▶ EXERCISE DESCRIPTION:
An exact repetition of the records is required. Leave nothing out.
** Opening PROVIDED INFORMATION block **
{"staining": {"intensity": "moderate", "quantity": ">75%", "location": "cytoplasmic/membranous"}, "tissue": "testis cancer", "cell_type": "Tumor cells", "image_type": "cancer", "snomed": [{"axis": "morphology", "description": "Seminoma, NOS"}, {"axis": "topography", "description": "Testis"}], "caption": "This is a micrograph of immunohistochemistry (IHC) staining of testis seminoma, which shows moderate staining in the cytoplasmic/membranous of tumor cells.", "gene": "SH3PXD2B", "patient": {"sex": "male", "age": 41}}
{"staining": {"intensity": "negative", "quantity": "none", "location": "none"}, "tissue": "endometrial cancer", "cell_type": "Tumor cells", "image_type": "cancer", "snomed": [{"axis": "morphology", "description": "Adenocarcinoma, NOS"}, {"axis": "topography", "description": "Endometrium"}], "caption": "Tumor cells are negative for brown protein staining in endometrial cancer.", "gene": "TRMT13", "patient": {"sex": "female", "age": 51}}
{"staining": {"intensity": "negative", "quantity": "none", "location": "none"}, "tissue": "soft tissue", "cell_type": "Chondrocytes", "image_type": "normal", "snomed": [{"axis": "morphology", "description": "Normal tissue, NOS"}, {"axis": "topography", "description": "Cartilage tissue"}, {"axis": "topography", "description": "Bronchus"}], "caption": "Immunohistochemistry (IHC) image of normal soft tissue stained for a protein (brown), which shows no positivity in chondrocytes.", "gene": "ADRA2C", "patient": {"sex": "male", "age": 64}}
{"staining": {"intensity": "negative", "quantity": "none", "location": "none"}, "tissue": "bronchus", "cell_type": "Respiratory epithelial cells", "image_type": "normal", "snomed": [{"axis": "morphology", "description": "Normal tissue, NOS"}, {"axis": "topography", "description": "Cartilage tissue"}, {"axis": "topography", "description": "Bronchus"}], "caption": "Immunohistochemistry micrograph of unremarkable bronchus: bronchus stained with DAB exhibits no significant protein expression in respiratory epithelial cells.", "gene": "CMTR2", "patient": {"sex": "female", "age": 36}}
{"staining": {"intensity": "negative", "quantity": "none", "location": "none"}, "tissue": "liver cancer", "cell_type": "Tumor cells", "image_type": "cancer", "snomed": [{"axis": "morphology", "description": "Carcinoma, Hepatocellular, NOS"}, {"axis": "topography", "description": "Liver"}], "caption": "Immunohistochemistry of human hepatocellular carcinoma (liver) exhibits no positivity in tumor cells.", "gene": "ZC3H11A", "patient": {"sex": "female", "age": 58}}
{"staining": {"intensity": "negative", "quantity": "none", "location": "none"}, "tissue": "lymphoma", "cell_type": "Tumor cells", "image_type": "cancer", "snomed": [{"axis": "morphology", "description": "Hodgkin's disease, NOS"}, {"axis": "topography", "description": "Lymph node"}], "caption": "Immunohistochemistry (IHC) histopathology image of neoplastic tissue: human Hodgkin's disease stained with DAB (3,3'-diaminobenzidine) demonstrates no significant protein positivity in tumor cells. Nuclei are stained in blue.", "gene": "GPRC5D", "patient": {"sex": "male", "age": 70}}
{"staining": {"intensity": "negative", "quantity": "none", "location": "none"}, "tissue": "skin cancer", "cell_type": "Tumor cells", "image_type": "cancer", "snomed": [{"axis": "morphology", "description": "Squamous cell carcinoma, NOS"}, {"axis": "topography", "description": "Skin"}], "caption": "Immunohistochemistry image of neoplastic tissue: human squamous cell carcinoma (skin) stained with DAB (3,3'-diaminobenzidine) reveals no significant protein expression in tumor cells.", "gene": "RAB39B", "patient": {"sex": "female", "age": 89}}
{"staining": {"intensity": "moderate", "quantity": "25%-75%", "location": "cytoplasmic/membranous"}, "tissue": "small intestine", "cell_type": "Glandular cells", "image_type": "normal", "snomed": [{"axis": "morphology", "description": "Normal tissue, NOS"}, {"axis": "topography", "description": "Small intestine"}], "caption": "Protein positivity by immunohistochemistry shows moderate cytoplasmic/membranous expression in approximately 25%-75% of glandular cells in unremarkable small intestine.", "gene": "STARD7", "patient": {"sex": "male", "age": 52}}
** Closing PROVIDED INFORMATION block **
▶ WRITTEN ANSWER:
{"staining": {"intensity": "moderate", "quantity": ">75%", "location": "cytoplasmic/membranous"}, "tissue": "testis cancer", "cell_type": "Tumor cells", "image_type": "cancer", "snomed": [{"axis": "morphology", "description": "Seminoma, NOS"}, {"axis": "topography", "description": "Testis"}], "caption": "This is a micrograph of immunohistochemistry (IHC) staining of testis seminoma, which shows moderate staining in the cytoplasmic/membranous of tumor cells.", "gene": "SH3PXD2B", "patient": {"sex": "male", "age": 41}}
{"staining": {"intensity": "negative", "quantity": "none", "location": "none"}, "tissue": "endometrial cancer", "cell_type": "Tumor cells", "image_type": "cancer", "snomed": [{"axis": "morphology", "description": "Adenocarcinoma, NOS"}, {"axis": "topography", "description": "Endometrium"}], "caption": "Tumor cells are negative for brown protein staining in endometrial cancer.", "gene": "TRMT13", "patient": {"sex": "female", "age": 51}}
{"staining": {"intensity": "negative", "quantity": "none", "location": "none"}, "tissue": "soft tissue", "cell_type": "Chondrocytes", "image_type": "normal", "snomed": [{"axis": "morphology", "description": "Normal tissue, NOS"}, {"axis": "topography", "description": "Cartilage tissue"}, {"axis": "topography", "description": "Bronchus"}], "caption": "Immunohistochemistry (IHC) image of normal soft tissue stained for a protein (brown), which shows no positivity in chondrocytes.", "gene": "ADRA2C", "patient": {"sex": "male", "age": 64}}
{"staining": {"intensity": "negative", "quantity": "none", "location": "none"}, "tissue": "bronchus", "cell_type": "Respiratory epithelial cells", "image_type": "normal", "snomed": [{"axis": "morphology", "description": "Normal tissue, NOS"}, {"axis": "topography", "description": "Cartilage tissue"}, {"axis": "topography", "description": "Bronchus"}], "caption": "Immunohistochemistry micrograph of unremarkable bronchus: bronchus stained with DAB exhibits no significant protein expression in respiratory epithelial cells.", "gene": "CMTR2", "patient": {"sex": "female", "age": 36}}
{"staining": {"intensity": "negative", "quantity": "none", "location": "none"}, "tissue": "liver cancer", "cell_type": "Tumor cells", "image_type": "cancer", "snomed": [{"axis": "morphology", "description": "Carcinoma, Hepatocellular, NOS"}, {"axis": "topography", "description": "Liver"}], "caption": "Immunohistochemistry of human hepatocellular carcinoma (liver) exhibits no positivity in tumor cells.", "gene": "ZC3H11A", "patient": {"sex": "female", "age": 58}}
{"staining": {"intensity": "negative", "quantity": "none", "location": "none"}, "tissue": "lymphoma", "cell_type": "Tumor cells", "image_type": "cancer", "snomed": [{"axis": "morphology", "description": "Hodgkin's disease, NOS"}, {"axis": "topography", "description": "Lymph node"}], "caption": "Immunohistochemistry (IHC) histopathology image of neoplastic tissue: human Hodgkin's disease stained with DAB (3,3'-diaminobenzidine) demonstrates no significant protein positivity in tumor cells. Nuclei are stained in blue.", "gene": "GPRC5D", "patient": {"sex": "male", "age": 70}}
{"staining": {"intensity": "negative", "quantity": "none", "location": "none"}, "tissue": "skin cancer", "cell_type": "Tumor cells", "image_type": "cancer", "snomed": [{"axis": "morphology", "description": "Squamous cell carcinoma, NOS"}, {"axis": "topography", "description": "Skin"}], "caption": "Immunohistochemistry image of neoplastic tissue: human squamous cell carcinoma (skin) stained with DAB (3,3'-diaminobenzidine) reveals no significant protein expression in tumor cells.", "gene": "RAB39B", "patient": {"sex": "female", "age": 89}}
{"staining": {"intensity": "moderate", "quantity": "25%-75%", "location": "cytoplasmic/membranous"}, "tissue": "small intestine", "cell_type": "Glandular cells", "image_type": "normal", "snomed": [{"axis": "morphology", "description": "Normal tissue, NOS"}, {"axis": "topography", "description": "Small intestine"}], "caption": "Protein positivity by immunohistochemistry shows moderate cytoplasmic/membranous expression in approximately 25%-75% of glandular cells in unremarkable small intestine.", "gene": "STARD7", "patient": {"sex": "male", "age": 52}}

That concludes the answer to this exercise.